Yet God isn’t finished with His separations. After man’s sin, He separates man from the Garden by exiling both the man and the woman. Yet He does so with the promise that He will provide a way—the seed of the woman—for them to one day come back.

That promise was fulfilled in the ultimate example of separation and reunion—the death and Resurrection of Jesus. On the Cross, Jesus is separated both from His Father as well as from man. In the Resurrection He is reunited with both. However, it is not a mere restoration of the relationship before. Everything is better: the risen Christ is now God’s King, and He is the New Man, destined to dwell with His people in the New Heavens and New Earth forever.

Was this separation and union done by Wisdom? According to Paul, it was the prime example of Wisdom:

But we impart a secret and hidden wisdom of God, which God decreed before the ages for our glory. None of the rulers of this age understood this, for if they had, they would not have crucified the Lord of glory. But, as it is written, “What no eye has seen, nor ear heard, nor the heart of man imagined, what God has prepared for those who love Him (1 Corinthians 2:7-9).

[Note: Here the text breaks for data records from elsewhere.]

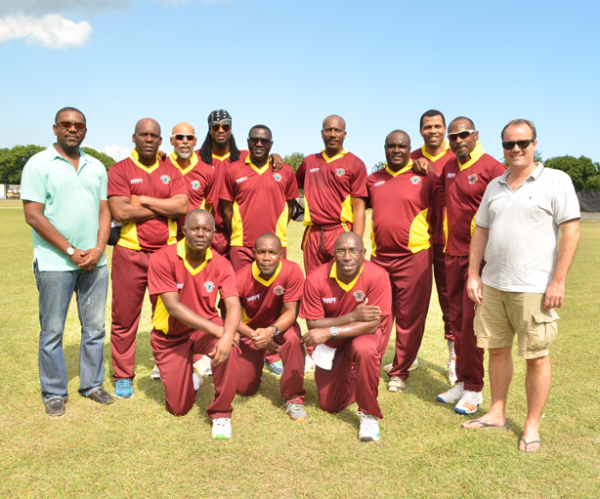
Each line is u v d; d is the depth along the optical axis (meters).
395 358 4.51
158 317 3.73
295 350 3.77
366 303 3.82
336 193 4.96
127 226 4.18
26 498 2.67
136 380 4.51
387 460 3.11
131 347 4.21
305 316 3.85
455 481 2.88
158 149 4.32
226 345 3.39
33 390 4.11
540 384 3.26
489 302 3.47
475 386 3.97
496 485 2.84
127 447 3.23
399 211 4.48
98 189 3.92
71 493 2.71
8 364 4.68
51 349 3.74
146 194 4.21
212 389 4.37
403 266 4.51
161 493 2.72
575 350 5.28
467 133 4.04
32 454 3.12
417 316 4.45
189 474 2.91
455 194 4.23
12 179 107.50
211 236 3.60
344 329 3.62
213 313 3.89
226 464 3.03
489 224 3.53
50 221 3.70
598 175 72.12
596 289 8.75
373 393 3.39
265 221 4.95
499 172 4.02
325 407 3.85
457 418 3.78
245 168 4.92
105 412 3.78
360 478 2.90
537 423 3.32
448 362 4.95
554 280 3.14
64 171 3.71
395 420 3.73
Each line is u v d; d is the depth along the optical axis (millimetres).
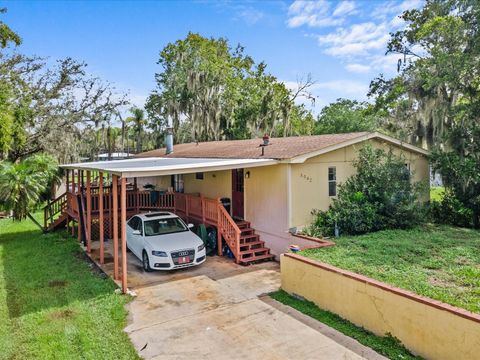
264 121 33281
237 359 5805
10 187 15898
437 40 16656
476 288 6262
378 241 9844
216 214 12172
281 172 11430
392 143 13547
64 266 11125
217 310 7746
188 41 35781
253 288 9023
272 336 6500
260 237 12453
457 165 13023
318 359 5695
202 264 11188
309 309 7551
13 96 24797
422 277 6855
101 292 8891
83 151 36094
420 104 17703
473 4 14555
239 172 13508
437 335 5293
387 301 6090
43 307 7973
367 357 5676
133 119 45219
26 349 6227
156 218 11906
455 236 10602
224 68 32781
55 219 18062
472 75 14711
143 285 9414
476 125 13586
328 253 8688
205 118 31203
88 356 5906
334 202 12039
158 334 6711
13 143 24984
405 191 11914
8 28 22812
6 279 9969
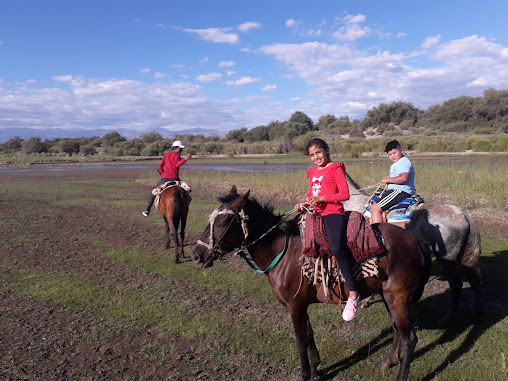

The essence of Wisdom therefore has much to do with separating or discerning, and reuniting or restoring. This can be seen in the story of Solomon and the two prostitutes. Why is this story included in the Bible? Is it meant to be just one among many examples of His wisdom? Are we meant to just look at it and say, “Wow, that was pretty neat, Solomon?” I don’t think so. In fact, I think it is there to give us insight into the real nature of wisdom itself.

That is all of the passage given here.